**To do**
Wherever the string "clock" occurs in a line of these records, report that line.

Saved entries
---*---

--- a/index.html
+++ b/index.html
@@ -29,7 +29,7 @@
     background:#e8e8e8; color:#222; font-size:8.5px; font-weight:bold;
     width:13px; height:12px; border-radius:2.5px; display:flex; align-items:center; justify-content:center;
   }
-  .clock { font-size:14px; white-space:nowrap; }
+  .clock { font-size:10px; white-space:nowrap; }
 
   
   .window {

---*---

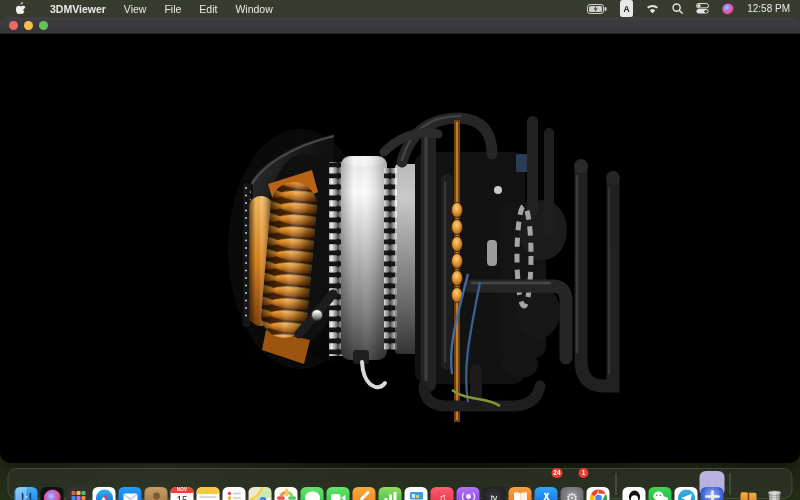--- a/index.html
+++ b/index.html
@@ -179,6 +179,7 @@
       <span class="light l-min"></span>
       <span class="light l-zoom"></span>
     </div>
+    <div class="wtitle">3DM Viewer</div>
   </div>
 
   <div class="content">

---*---

**Output of the exercise**
-  .clock { font-size:14px; white-space:nowrap; }
+  .clock { font-size:10px; white-space:nowrap; }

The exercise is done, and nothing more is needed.